START Data records

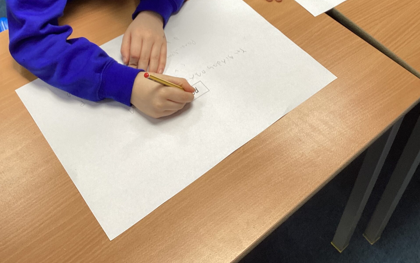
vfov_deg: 27.6
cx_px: 210
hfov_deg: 45.3
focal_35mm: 44
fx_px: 504
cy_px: 1
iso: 64
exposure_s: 1/50
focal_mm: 3.3
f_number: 2.4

END Data records

▶ _What is expected_: Your copy should match the records word for word, with the pictures removed.

▶ _Answer to the problem_:
vfov_deg: 27.6
cx_px: 210
hfov_deg: 45.3
focal_35mm: 44
fx_px: 504
cy_px: 1
iso: 64
exposure_s: 1/50
focal_mm: 3.3
f_number: 2.4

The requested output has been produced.